UK: “Independent cinema owners Shortwave have moved to the front of the queue to run a new boutique picture house planned for [London’s] Kentish Town. As the New Journal revealed last year, the former North London Polytechnic building in Prince of Wales Road is set to be turned into a cinema with homes built on the roof to pay for the scheme.” Link.

Censorship

South Korea: Did Samsung pressure one of the largest South Korean multiplex operators to cur back on screenings of a film critical of the chaebol? Or were shared ownership links behind this? “Bigbox theatre Megabox is involved in a dispute over its decision to drastically reduce the number of first-run theaters for ‘Another Family’, a film that was released on Feb 6. The film is about the death of a Samsung semiconductor factory worker. Its distributor, All, said on Jan 4, “Megabox has reduced the number of screens from 15 to 3 just two days before the release. There is enough demand among viewers for the film, so this is nonsense.” On Feb. 5, after a Korean language Hankyoreh report, Megabox increased the number of screens to 22.” This is not the first time that Megabox has found itself in such controversy. Last year the multiplex major pulled showings of the film ‘Project Cheonan Ship’ without giving any clear reason for doing so. Link.

Sex & Porn

feature_Phoenix_cinema_auditorium

UK: Blue movies may be a rarity on the big screen these days (unless you count Cannes-winner ‘Blue Is The Warmest Colour’) but that doesn’t mean that there isn’t XXX action in the auditorium. That is what the owners of one of UK’s oldest cinemas discovered, much to their embarrassment. “Chiefs at the Phoenix Cinema are said to be reviewing their guidelines after a five-minute x-rated clip was shot during a private screening at the venue… Barrister James Kessler, deputy chair of the Phoenix Cinema Trust, claims he does not believe the porn film was a pro shoot but rather a hen party which turned raunchy. He said: “I was sorry to discover that a hen night party which took place at the Phoenix some years ago was not conducted with decorum and am embarrassed that a video of the occasion was put online.” Quite the stiff upper lip response. Local celebrity patron Maureen Lippman’s response to the news was more tongue in cheek, ““I hope the Phoenix was looking majestic. I’d like to know which seat this went on in, because I don’t want to sit there.” Incidentally, the cinema had featured in an officially sanctioned film shoot for the 1991 film The End of the Affair. Link.

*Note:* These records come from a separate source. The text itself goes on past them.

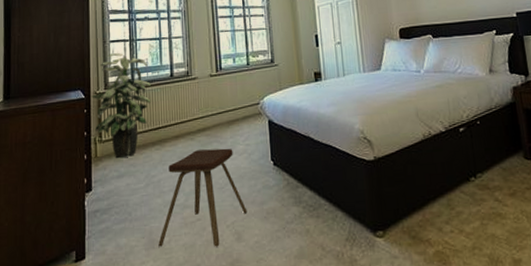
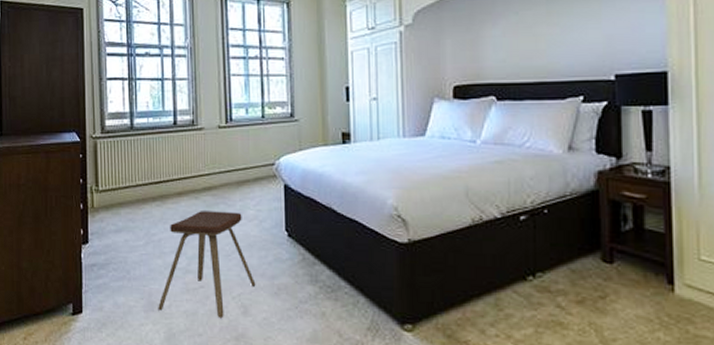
indoor plant: present [90,52,151,159] -> none [86,92,152,212]

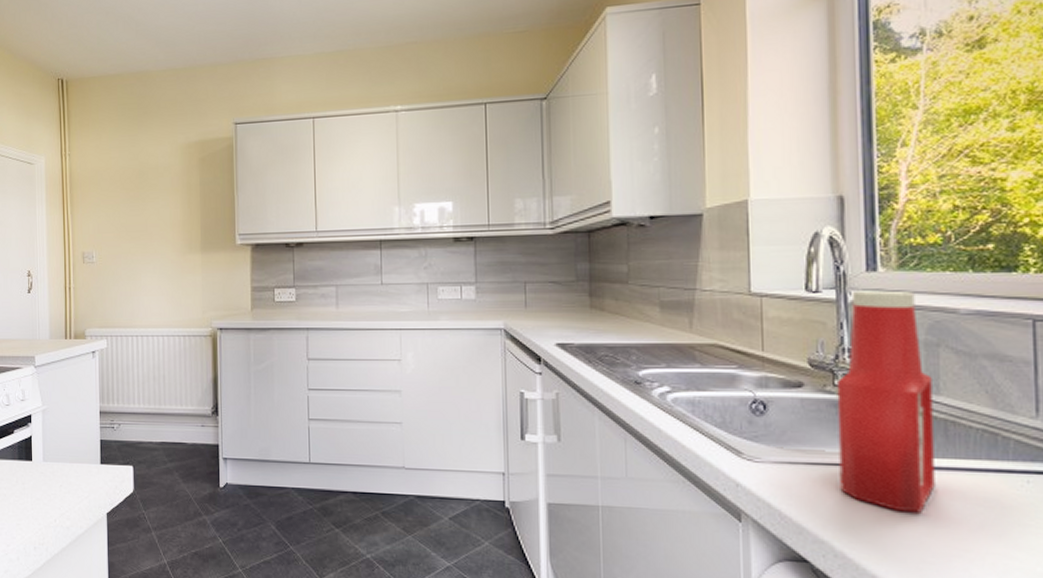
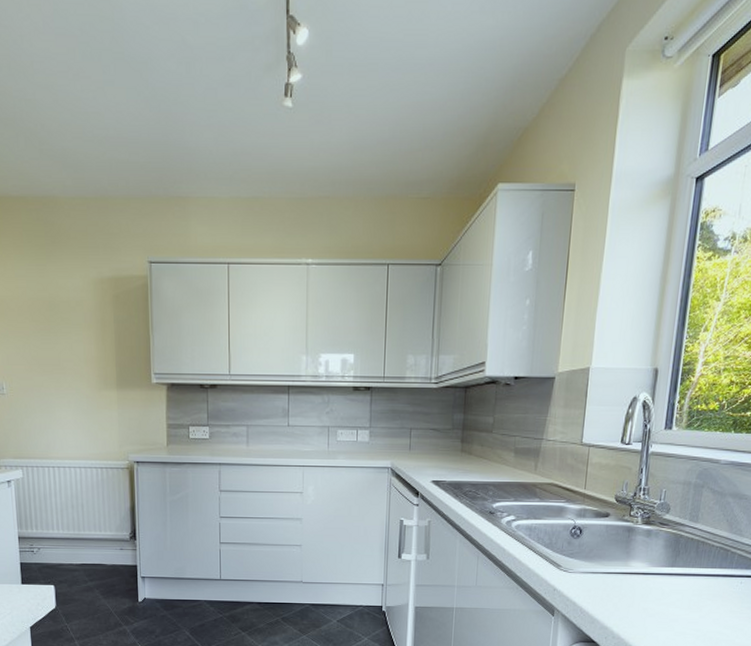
ketchup bottle: present [837,290,935,513] -> none [623,444,695,606]

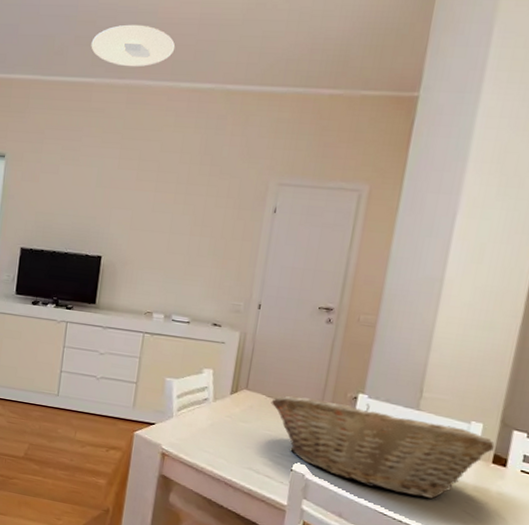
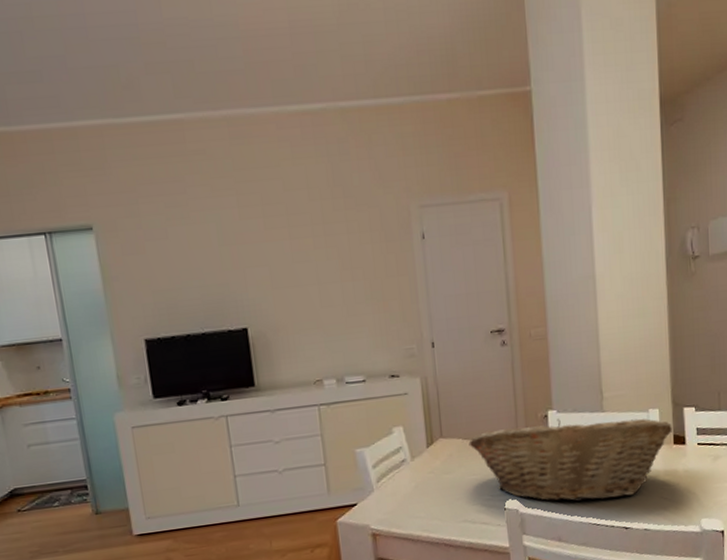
ceiling light: present [91,24,176,67] -> none [167,41,271,95]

UK: And if that wasn’t enough to shock you, news reaches us of another sex-related cinema in the UK. This one though is looking distinctly less glamorous. “A sex cinema described as “like something from Amsterdam’s red light district” where couples allegedly take part in orgies is believed to be still operating – months after it gave up its licence. During an undercover visit to Fantasy Video, City Road Street, Finsbury, almost a year ago, a council official reported seeing men pleasuring each other and he was touched on the thigh.” Judging by the photo you would be hard pressed to categorize it as a ‘cinema’ as much as a video parlour. Link.

Finally

Truro_fashion_shoot

UK: Lest you are fed up with all the cinema-related smut in today’s edition, let us end with a bit of sexy glamour. Cinemas make very, well, cinematic backdrops, as appreciated by the photographer for this fashion shoot. “Former Truro College student Alison Ballard was joined by local models Suzy Monty, Savanna Skye-Coester and Polly Georgina Jopling at the shoot at Truro’s Plaza Cinema. Ms Monty said: “Alison was very appreciative that the cinema gave us permission to hold the photo shoot. “Myself and other models are always on the lookout for indoor locations at this rather cold and wet time of the year. In the warmer months we have the whole of beautiful Cornwall to choose from but in winter, we need to source interesting locations that are warm and dry.” Much more wholesome use of cinema, wouldn’t you agree?  Link.